Talvez, por até entrevista eu ter dado para o Fantástico em 2009, outra, de uma página inteira para o jornal "Estadão", que sempre teve um cunho mais conservador e cuja matéria saiu no próprio domingo da Parada, TV UOL, Bom dia Brasil e etc., este ano fiquei emocionado e muito grato com a Associação da Parada – SP e com seu presidente, Alexandre Santos. Ele me ligou no dia 30 de Abril, meu aniversário e me deu o presente maior, algo que me era então, inimaginável: um trio elétrico dos gays idosos são também deliciosos, dividido com os igualmente sedutores Ursos, outro movimento vindo para contestar a ditadura da estética e o olhar padronizado do que realmente seria a tal "beleza física", relativizando tudo e mostrando que há mais desejos e gostos do que possa imaginar a nossa vã filosofia. Nunca conseguiram me explicar, ninguém, nem o mais sábio dos intelectuais, nem a História, do por que corpos envelhecentes, ou gordos ou peludos ou… não podem ser ainda uma infinita fonte de prazer e de tesão e desejo. De amor.
Segundo as próprias projeções do IBGE e o consenso que é, ainda o Relatório Kinsey, seriamos hoje 1.930.000 de idos@s LGBT's. Seremos, então, 2.830.000 em 2020, um milhão a mais em apenas uma década! E nenhuma política pública de apoio social, moradias, saúde, nada. Trata-se de uma população extremamente estigmatizada. Enquanto vos escrevo, ainda rola no Congresso e no Senado discussões e mais discussões sobre de concedem ou não ridículos e ofensivos 7,7% de aumento aos aposentados, correndo ainda o risco do presidente vetar. Em oito anos de governo, Lula e o PT não fez absolutamente nada pelos aposentados, reforçando ainda a ideia de que são "vagabundos", rótulo já dado pelo Fernando Henrique Cardoso, no governo anterior. Ou seja, mudam-se os governos e as suas ideologias partidárias, mas o descaso é o mesmo. Convém aos poderosos considerarem aposentados como "vagabundos", podem, então, desviarem mais verbas públicas. Existem tênues reações, como de algumas excelentes teses acadêmicas e raros estudos, apenas. Só. Tod@s agem como se não fossem envelhecer, todos doutrinados e direcionados em seus desejos apenas para a fase da juventude. Uma mídia poderosíssima colaborando com o preconceito e a discriminação. Será que vocês podem perceber a dor imensa e cruel, crudelíssima que é um / uma LGBT ter que voltar ao armário e se enrustir novamente, depois de anos e anos de lutas, apenas por causa da fragilidade física, naturalmente provocada pela idade e por quem passa a depender de cuidados de terceiros, parentes ou em asilos? Mas, será que precisamos mesmo de tanta submissão e controle? Pra que? Ganhamos o que, negando o envelhecimento e a morte? Só teremos dimensão da Vida e do Viver, desta coisa magnífica que é o existir e dos inúmeros prazeres que o simples ato de respirar pode nos causar se reconhecermos a beleza do envelhecer e do morrer. Portanto, este ano, 2012, quando virem meu cartaz e eu passando pela Paulista e pela Consolação, lembrem-se: O Velho, mesmo quando se curva, ainda está de pé! E Grisalho é a sétima cor do Arco-Íris!

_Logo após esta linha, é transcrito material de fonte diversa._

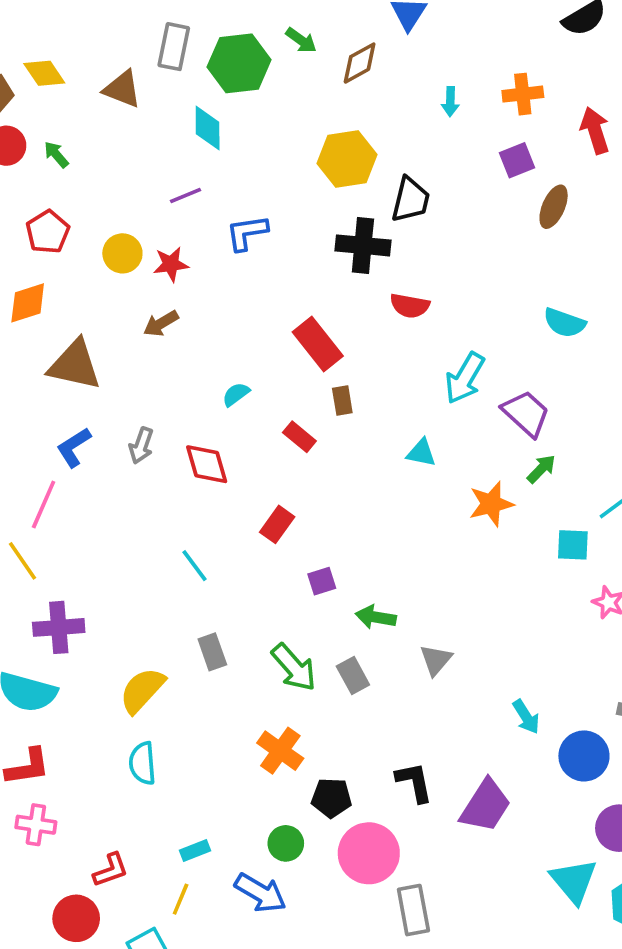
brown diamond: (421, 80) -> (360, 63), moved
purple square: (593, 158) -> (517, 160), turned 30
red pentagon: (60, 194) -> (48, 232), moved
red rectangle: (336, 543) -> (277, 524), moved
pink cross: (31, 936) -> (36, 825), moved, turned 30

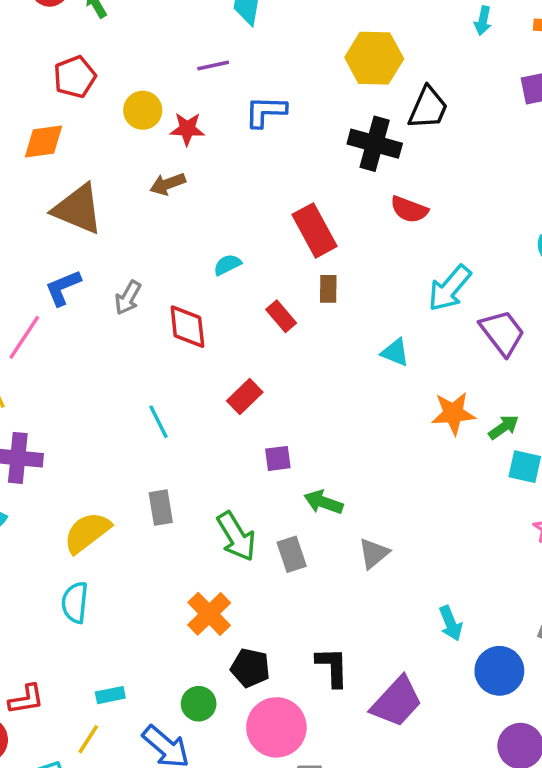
green arrow: (541, 469) -> (504, 427), moved

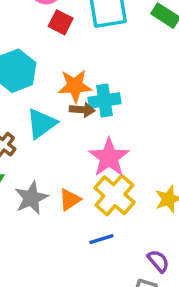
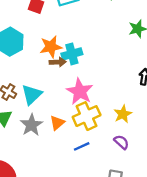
cyan triangle: (41, 124) -> (32, 95), moved
yellow cross: (114, 195) -> (87, 116), turned 32
purple semicircle: (158, 261) -> (121, 142), moved

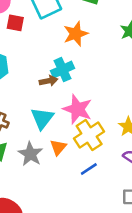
orange star: (51, 47) -> (76, 34), moved
cyan triangle: (32, 95) -> (42, 118), moved

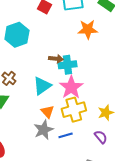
cyan cross: (63, 70) -> (67, 65), moved
orange triangle: (58, 147) -> (47, 112), turned -40
gray star: (30, 154) -> (43, 130), moved

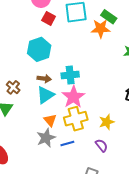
orange star: (88, 29) -> (101, 29), moved
cyan hexagon: (17, 35) -> (39, 49), moved
brown arrow: (56, 59) -> (44, 79), moved

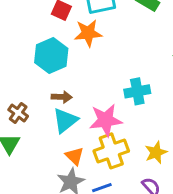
orange star: (101, 29) -> (88, 33), moved
cyan cross: (70, 75) -> (137, 91), moved
pink star: (73, 97) -> (106, 120), turned 30

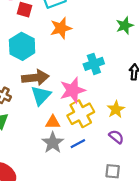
orange star: (88, 33) -> (61, 28), moved
brown arrow: (62, 97) -> (35, 78), size x1.6
orange triangle: (75, 156) -> (53, 122), turned -35

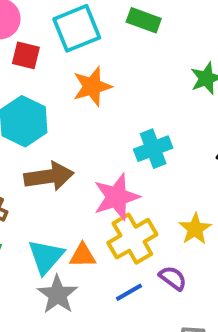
cyan triangle: (41, 95) -> (46, 257), moved
purple semicircle: (116, 137) -> (173, 278), moved
gray star: (53, 143) -> (57, 295), moved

Emocionado aqui com esse texto... Concordo totalmente!! Pra mim, quanto menos jovem, melhor.
ResponderExcluirA primeira vez que vi essa figura quase mítica na Net, fiquei tão encantado que quase não acreditei. O Ricardo é muito do que eu sempre quis ser. Uma pessoa talentosíssima, corajosa, honesta, passional e muito, muito generosa. É uma grande honra tê-lo como amigo. Sou fã desse cara.
ResponderExcluirBrilhante o texto... Parabeens amigo...
ResponderExcluirUm Beijão nesta sua trajetória e pessoa.